TASK » Copy word for word the lines of the rows that start at the line containing "phylum: Arthropoda" and run to the end of the rows, including both the first and last lines.

SOURCE MATERIAL »
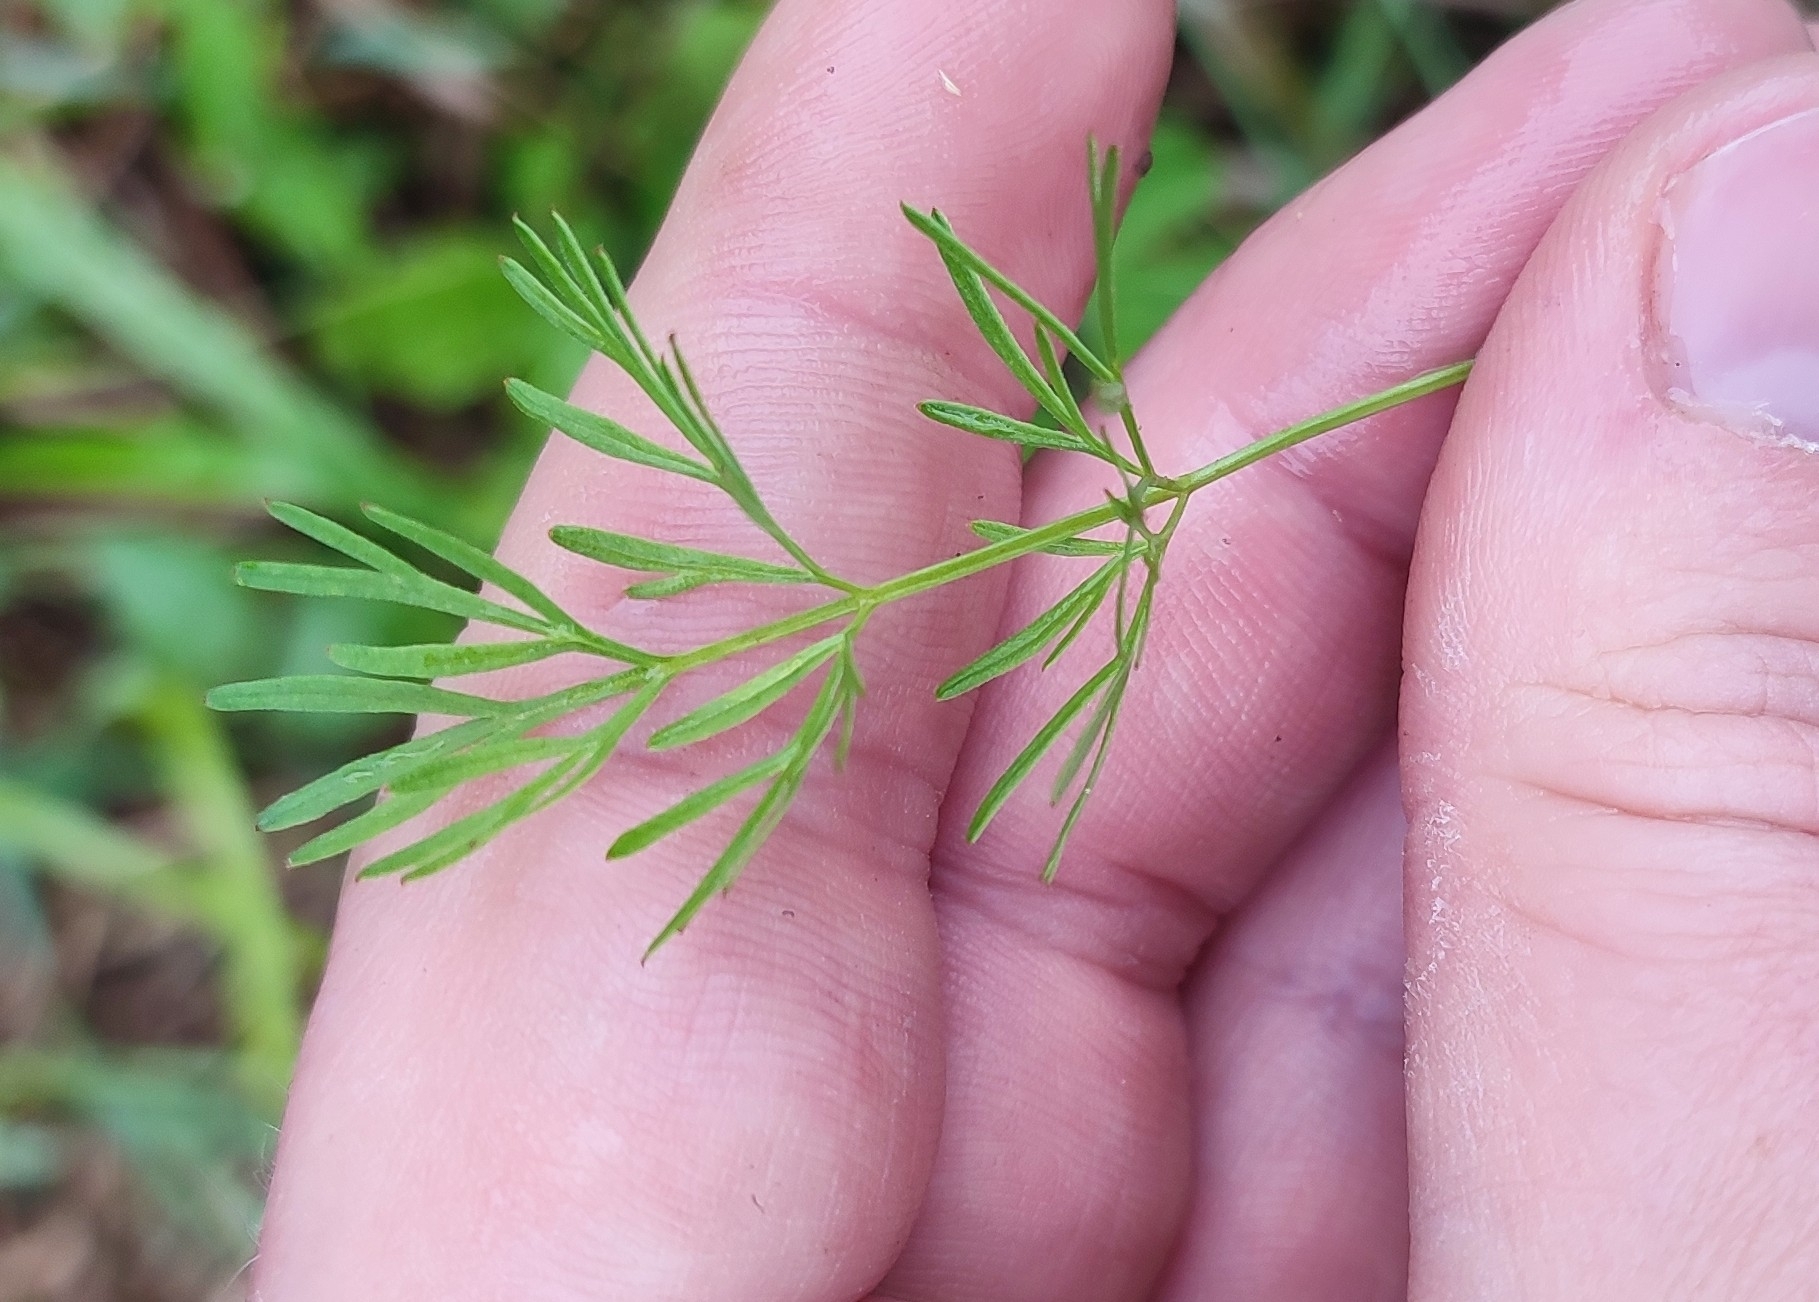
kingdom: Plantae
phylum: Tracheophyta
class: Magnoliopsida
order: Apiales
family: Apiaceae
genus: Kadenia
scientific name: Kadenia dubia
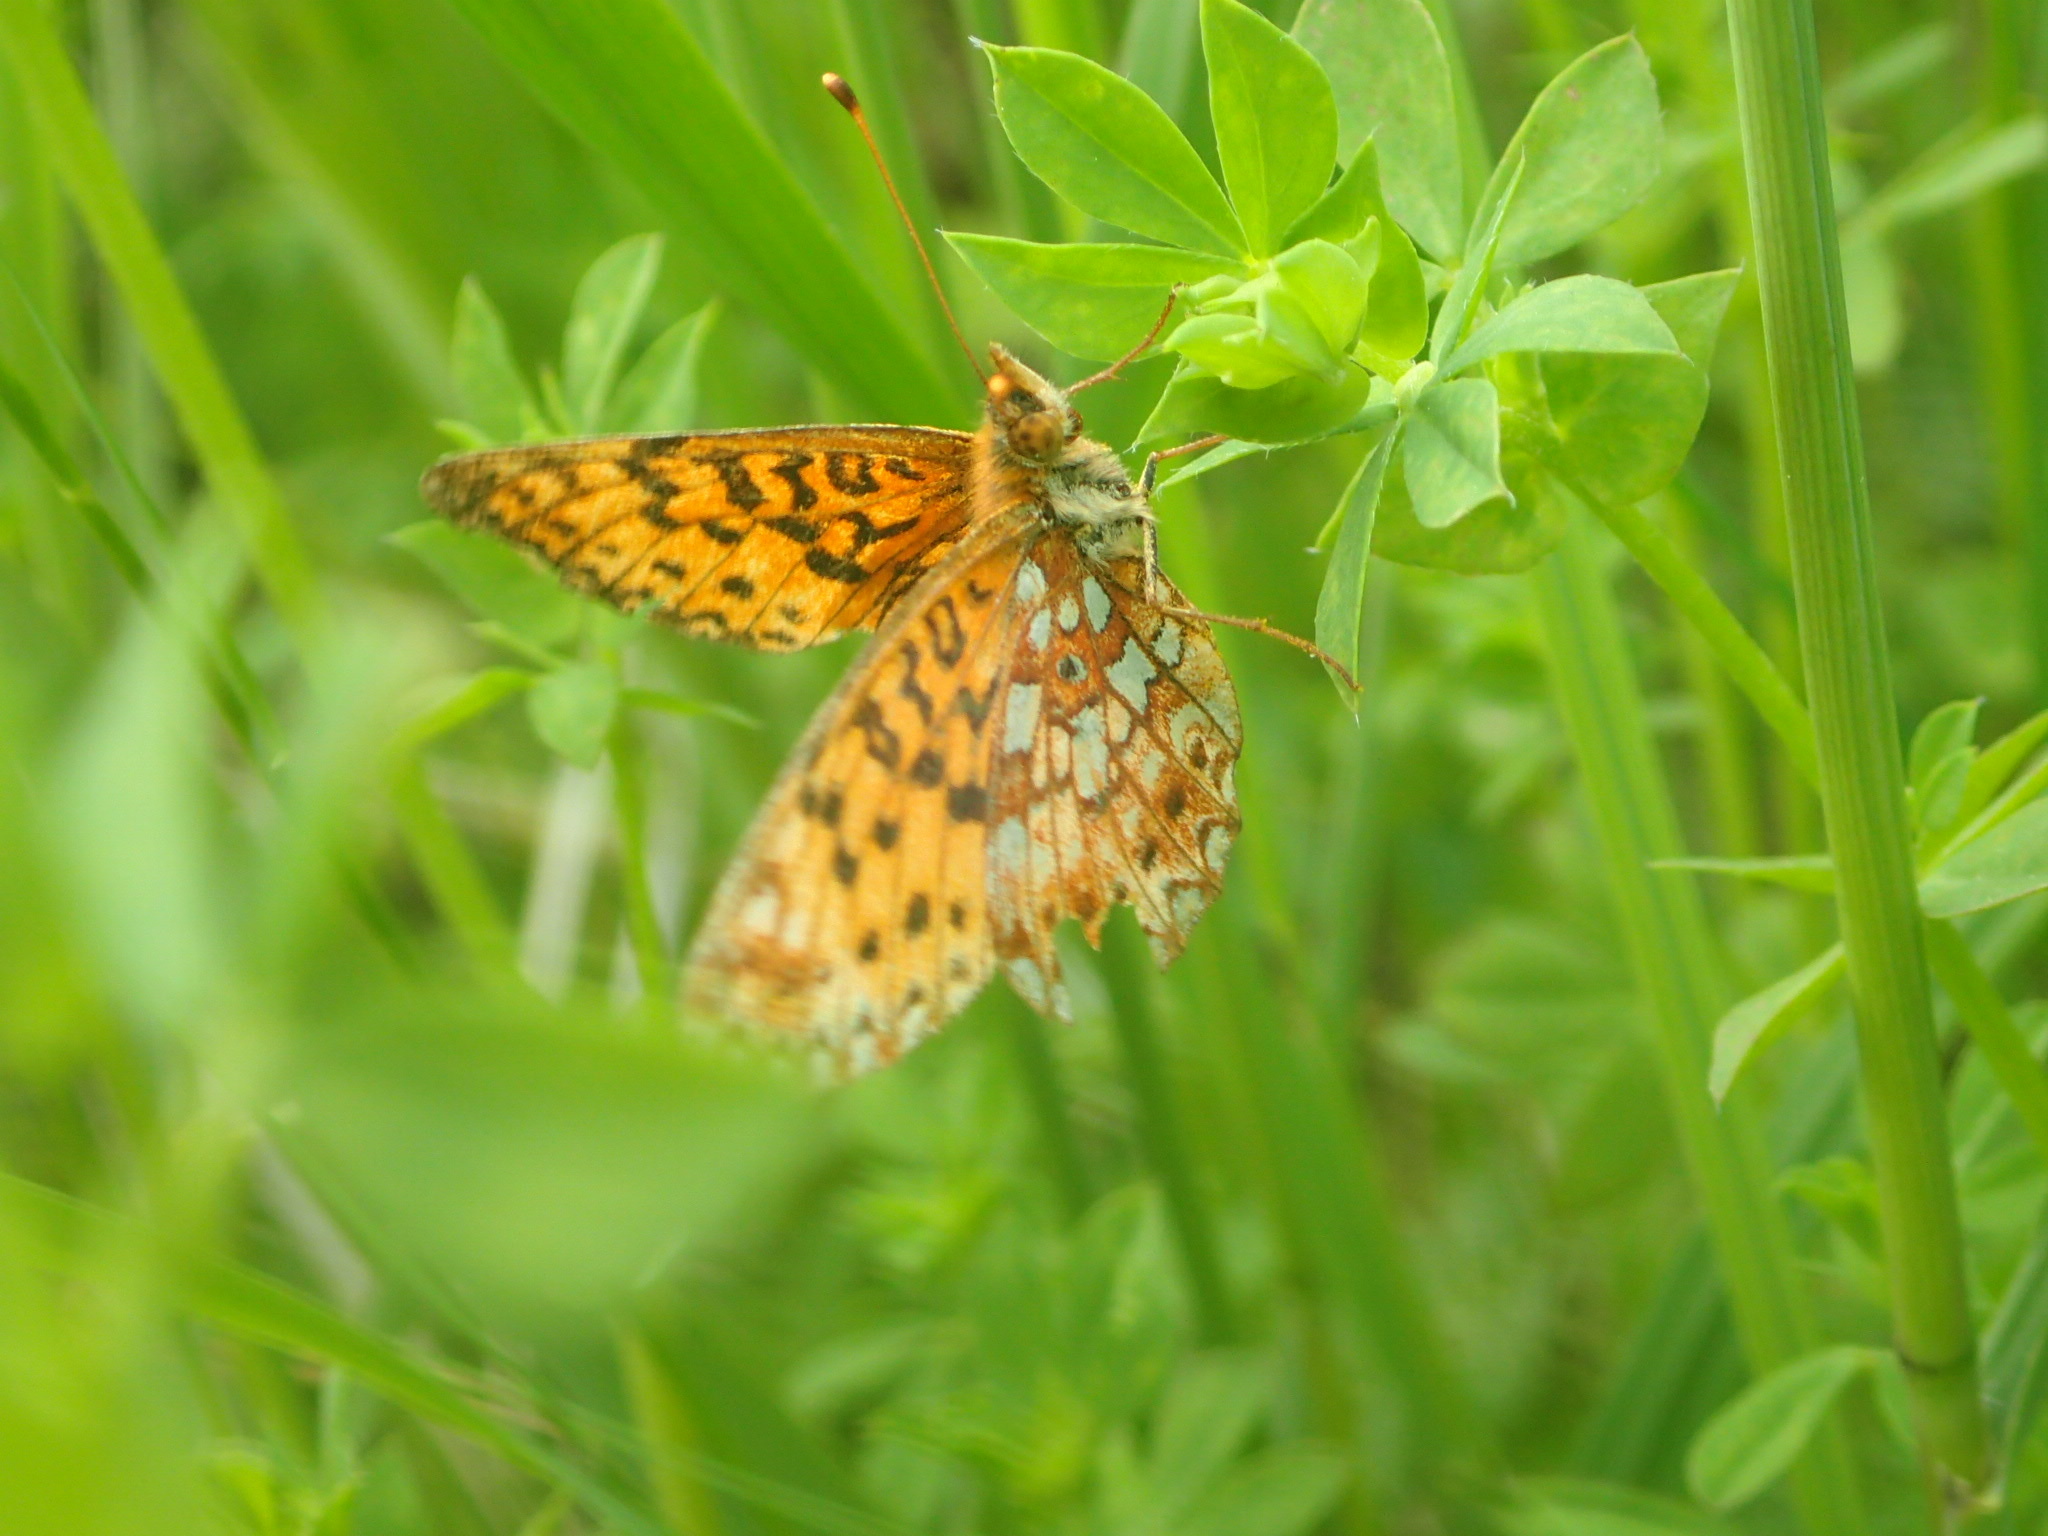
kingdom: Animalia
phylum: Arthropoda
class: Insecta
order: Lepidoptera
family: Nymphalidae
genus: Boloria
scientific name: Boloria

SOLVED PROBLEM »
phylum: Arthropoda
class: Insecta
order: Lepidoptera
family: Nymphalidae
genus: Boloria
scientific name: Boloria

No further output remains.